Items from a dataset
++++++++++

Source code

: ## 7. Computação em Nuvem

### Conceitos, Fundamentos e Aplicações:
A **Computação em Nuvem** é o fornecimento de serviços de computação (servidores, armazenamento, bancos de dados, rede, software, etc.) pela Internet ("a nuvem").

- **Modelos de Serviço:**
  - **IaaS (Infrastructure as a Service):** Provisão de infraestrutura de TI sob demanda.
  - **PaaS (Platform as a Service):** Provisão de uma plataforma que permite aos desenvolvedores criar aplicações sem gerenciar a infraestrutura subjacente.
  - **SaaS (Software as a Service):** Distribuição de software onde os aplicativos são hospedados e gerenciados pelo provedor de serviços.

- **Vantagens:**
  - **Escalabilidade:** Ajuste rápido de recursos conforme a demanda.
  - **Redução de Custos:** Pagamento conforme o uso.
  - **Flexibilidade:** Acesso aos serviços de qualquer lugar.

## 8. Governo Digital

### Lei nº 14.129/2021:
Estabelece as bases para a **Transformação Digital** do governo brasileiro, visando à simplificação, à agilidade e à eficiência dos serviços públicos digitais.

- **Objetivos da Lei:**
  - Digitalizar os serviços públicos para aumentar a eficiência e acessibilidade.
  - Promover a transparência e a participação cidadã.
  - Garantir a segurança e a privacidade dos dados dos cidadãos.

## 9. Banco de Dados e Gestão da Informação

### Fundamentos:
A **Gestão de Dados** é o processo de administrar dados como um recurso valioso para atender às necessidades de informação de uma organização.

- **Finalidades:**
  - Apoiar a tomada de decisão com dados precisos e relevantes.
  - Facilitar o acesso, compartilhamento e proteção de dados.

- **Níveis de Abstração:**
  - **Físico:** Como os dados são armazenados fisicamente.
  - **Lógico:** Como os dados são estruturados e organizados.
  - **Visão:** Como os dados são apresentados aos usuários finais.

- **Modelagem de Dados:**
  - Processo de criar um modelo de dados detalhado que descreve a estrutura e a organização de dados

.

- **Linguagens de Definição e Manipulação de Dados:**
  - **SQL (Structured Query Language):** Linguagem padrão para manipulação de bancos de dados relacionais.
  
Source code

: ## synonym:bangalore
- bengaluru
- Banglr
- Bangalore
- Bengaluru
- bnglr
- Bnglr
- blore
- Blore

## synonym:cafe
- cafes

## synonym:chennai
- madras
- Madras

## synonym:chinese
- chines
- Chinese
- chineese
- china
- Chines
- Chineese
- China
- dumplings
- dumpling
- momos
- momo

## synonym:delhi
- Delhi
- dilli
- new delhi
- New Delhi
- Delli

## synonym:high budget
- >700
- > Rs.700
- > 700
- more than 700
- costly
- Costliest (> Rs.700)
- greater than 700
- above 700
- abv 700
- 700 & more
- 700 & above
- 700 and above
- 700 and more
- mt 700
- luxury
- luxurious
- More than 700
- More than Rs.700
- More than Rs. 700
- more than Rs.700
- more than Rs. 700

++++++++++

Please copy only the lines from the one with "- 700 & more" through the final line of the records above, both ends included.

- 700 & more
- 700 & above
- 700 and above
- 700 and more
- mt 700
- luxury
- luxurious
- More than 700
- More than Rs.700
- More than Rs. 700
- more than Rs.700
- more than Rs. 700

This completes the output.